To add to my stress, I also managed to get promoted. This is something I've been trying to do for over a year, and it didn't give me any satisfaction. It just made things worse on an anxiety level.

I must've said something to my dad in one of our phone conversations that caused concern, cos he decided to come down for a weekend unplanned. He was here three days, and witnessed two panic attacks and a breakdown. I was pretty much nonfunctional, and I've never seen him so worried about me in my life.

After a long talk with him, he made me start realizing some things. First, he thinks I'm depressed. Which, I'm hesitant to fall into because I think true depression is something that gets overlooked a lot and I don't want to add to that problem. So back burner that.

Second, we decided that its likely in my best interest to take the summer off school and just enjoy life and try to find myself a little. I literally graduated high school and went to college a week later. Ignoring burnout isn't helping anyone, and a good indicator of my being burnt out is my disinterest in creating anything, even things I like to do. Like, I used to knit and crochet as means of a creative outlet. I can't even do that anymore. Everything stresses me out, and the idea of adding something else to an already full schedule makes me so nervous I could puke and also just go take a nap until everything just goes away.

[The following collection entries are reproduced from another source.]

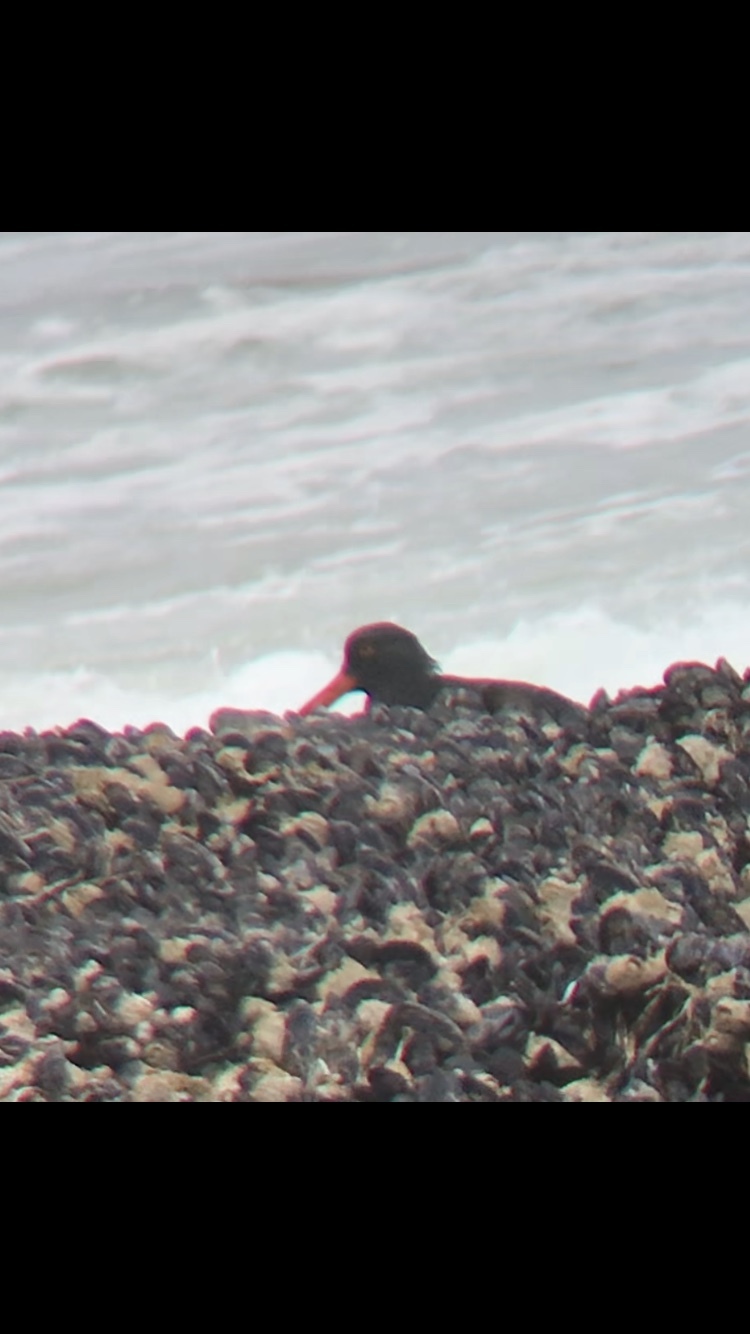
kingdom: Animalia
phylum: Chordata
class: Aves
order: Charadriiformes
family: Haematopodidae
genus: Haematopus
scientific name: Haematopus bachmani
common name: Black oystercatcher
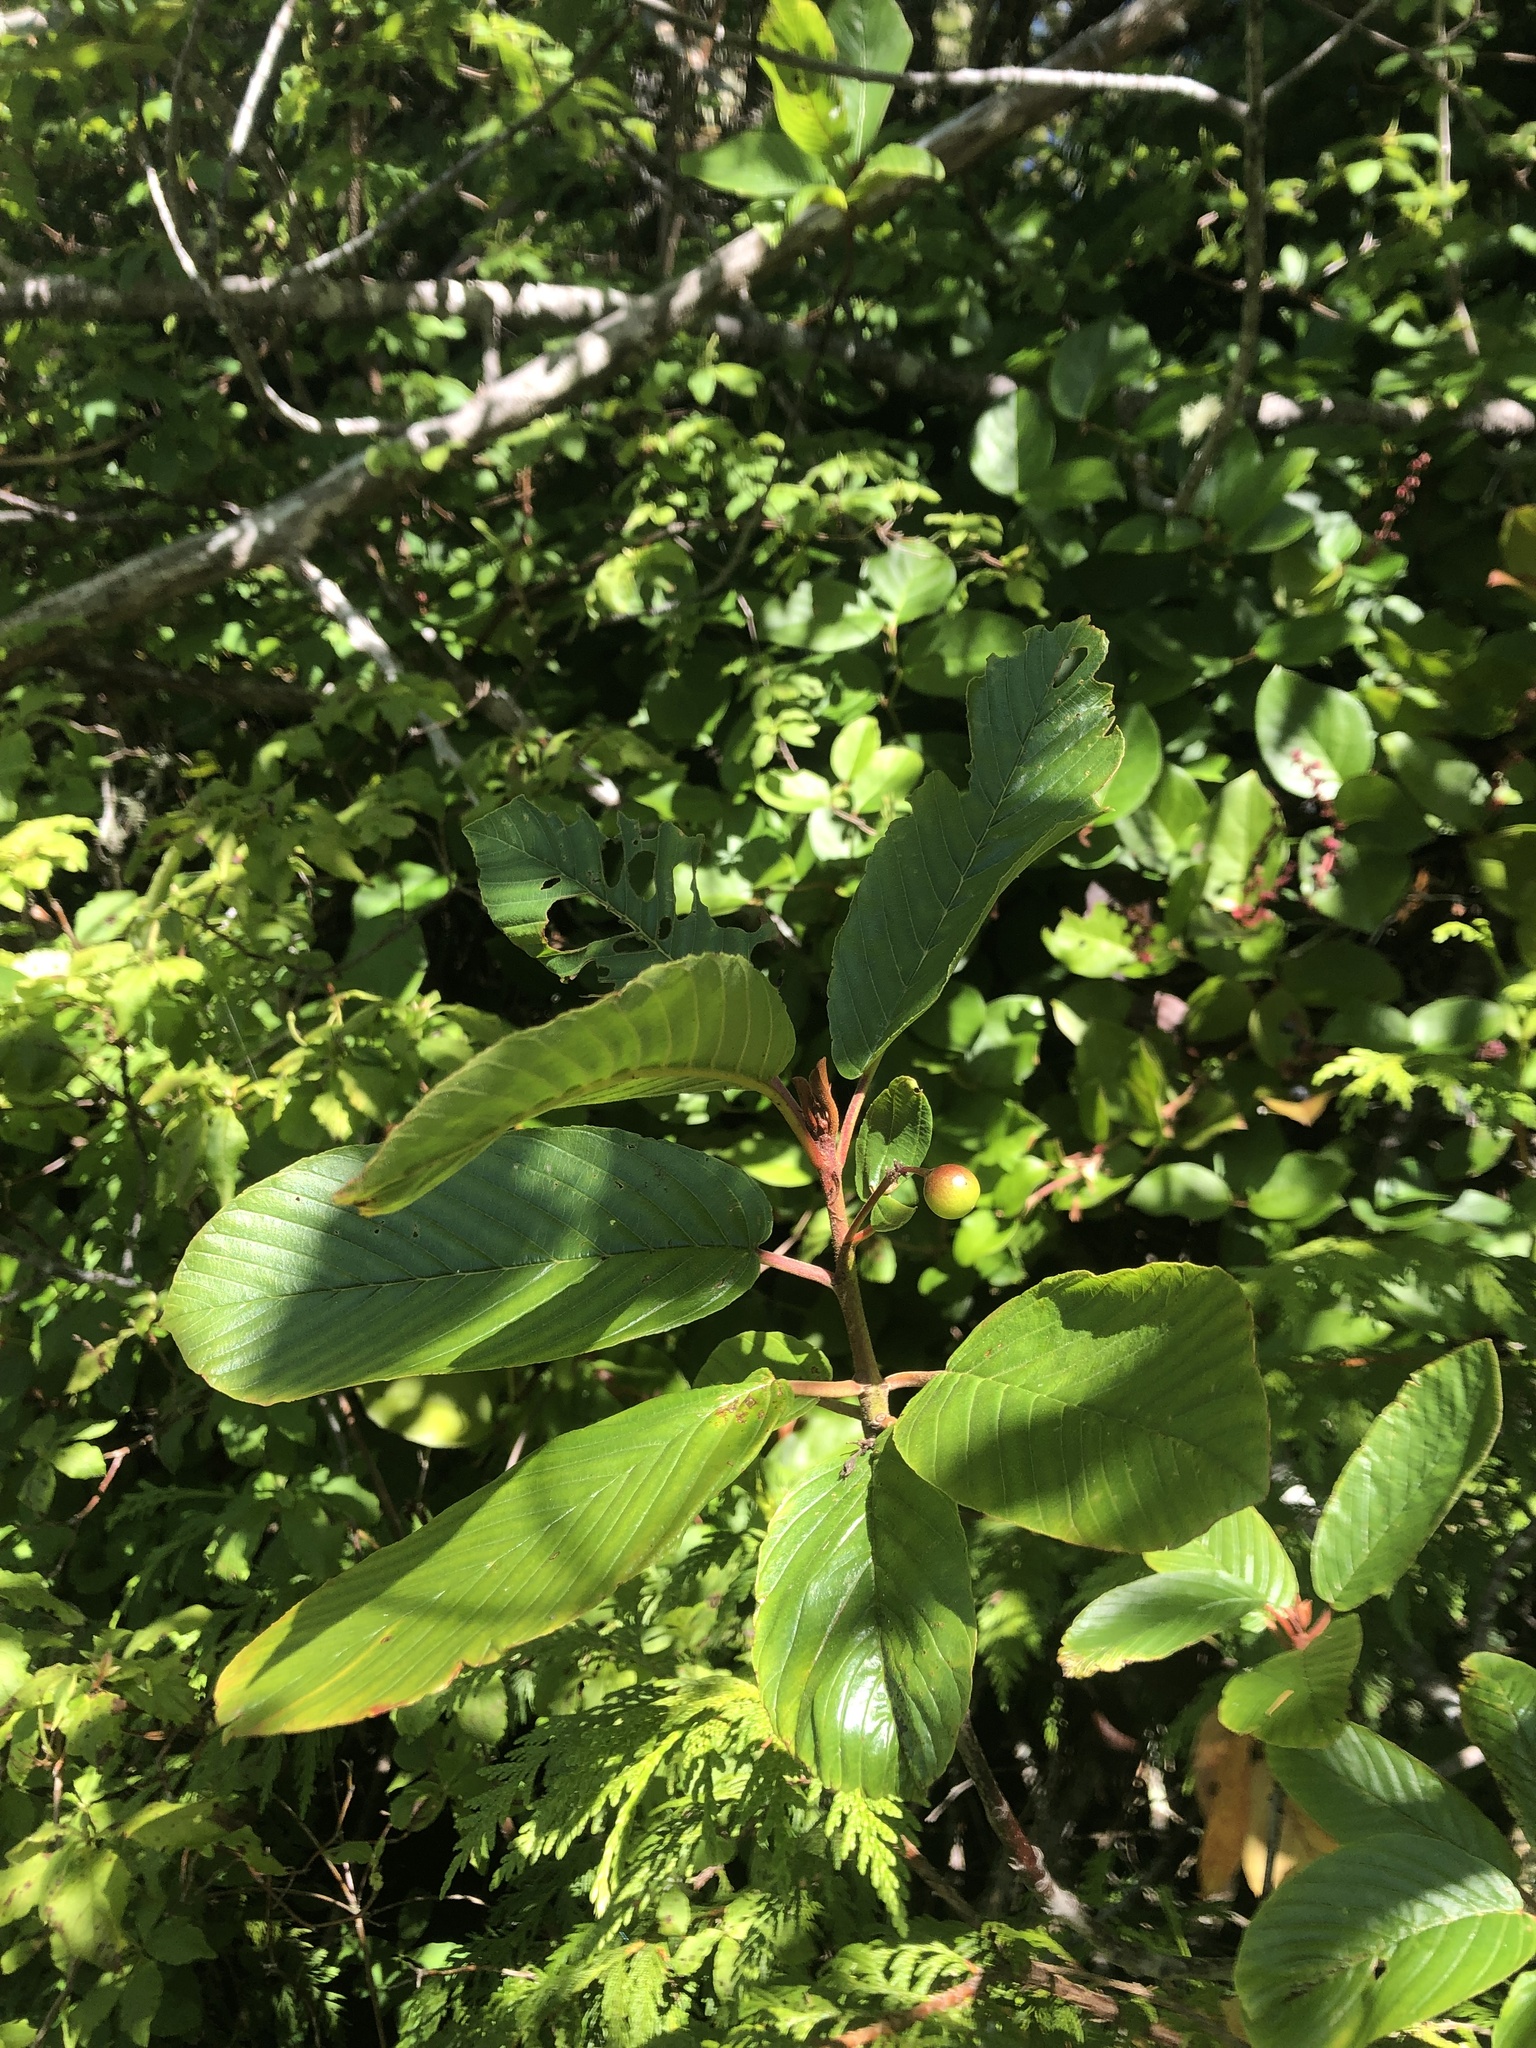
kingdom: Plantae
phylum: Tracheophyta
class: Magnoliopsida
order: Rosales
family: Rhamnaceae
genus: Frangula
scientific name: Frangula purshiana
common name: Cascara buckthorn
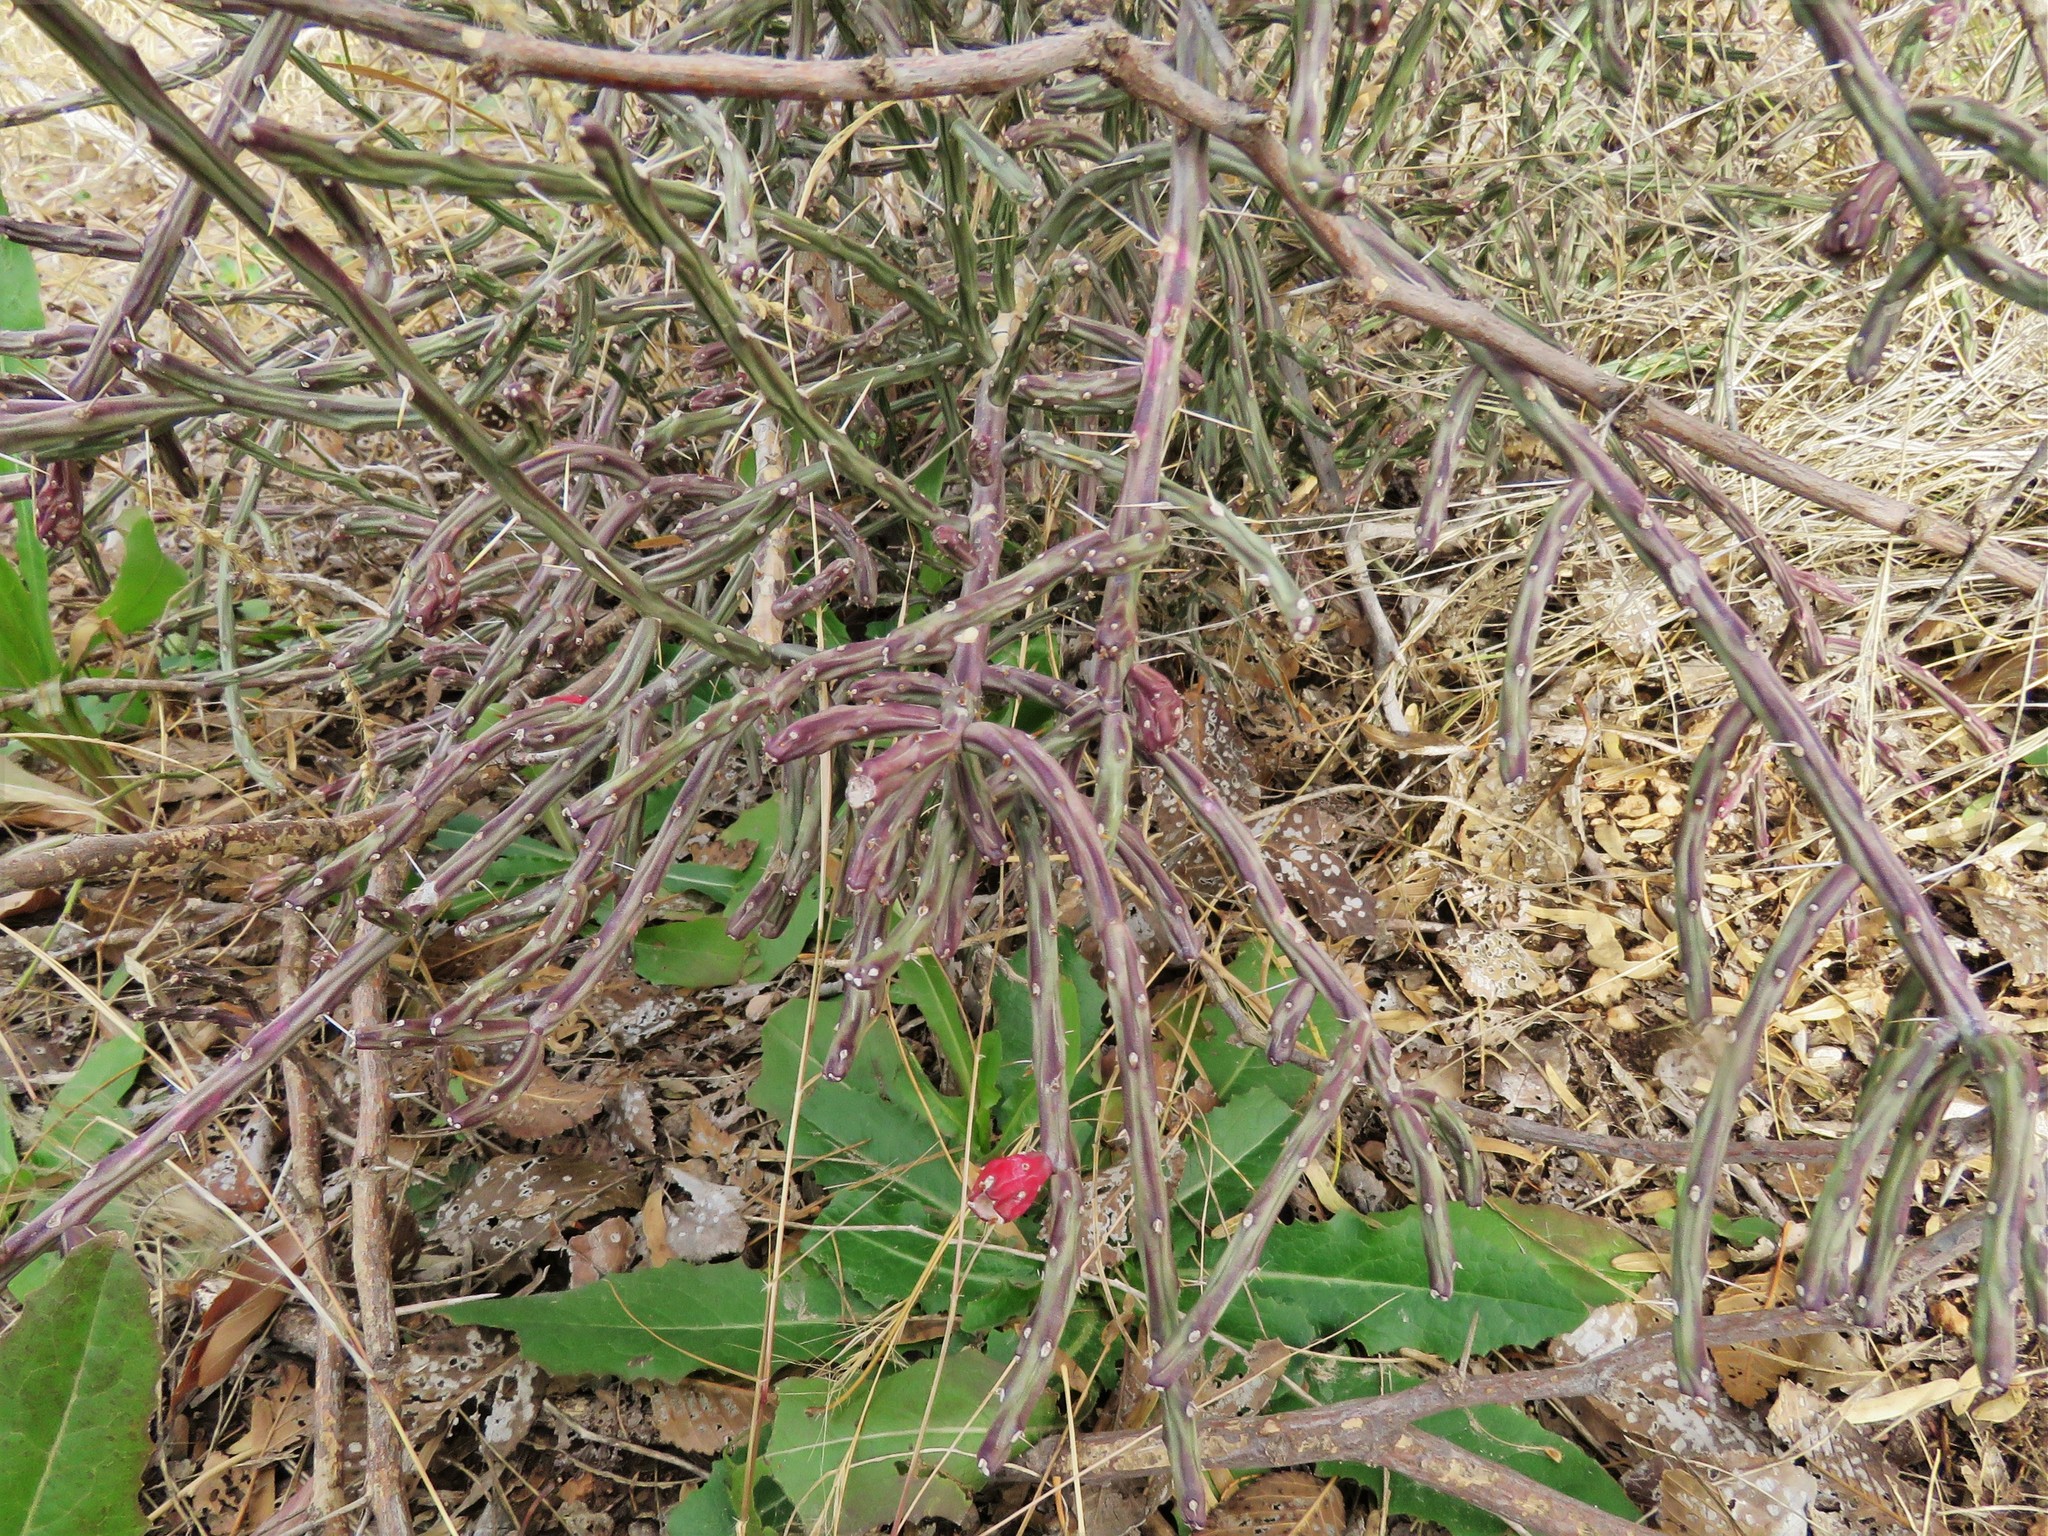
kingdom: Plantae
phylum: Tracheophyta
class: Magnoliopsida
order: Caryophyllales
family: Cactaceae
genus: Cylindropuntia
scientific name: Cylindropuntia leptocaulis
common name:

The third thing I've come to realize is that I don't deal we'll without having set expectations anymore. I've been an adult adult all on my own for a mere five years, and I don't know how to process that. Like, I don't have anything to maintain that I don't want to, and there really isn't anything that I have to do. So what's the point? I hate everything right now, so I don't really give a shit to go to school, but not going is also not an option because I don't want to be in this position forever. But what about after that?

My mind isn't making any sense, but nothing else is either. I just legitimately don't understand how to process things anymore, and apparently that's alright but at the same time it isn't because it's not progress? I don't even know. What am I progressing toward? More shit I don't want to do? And if that's the case, then why am I doing the steps toward that?

This is a small portion of what I'm dealing with. I'm hoping against odds that taking some time off will help me, but I don't know what I'm expecting it to help. How do you fix something you don't understand?

I really just would feel better if the panic and anxiety issues would subside, but I don't even know where to begin with that.



This got longwinded, and there's so much more but I'm starting to lose motivation and attention, so my train of thought is all jumbled.

Cheers if you made it to here. Looks like this is gonna be an ongoing journey.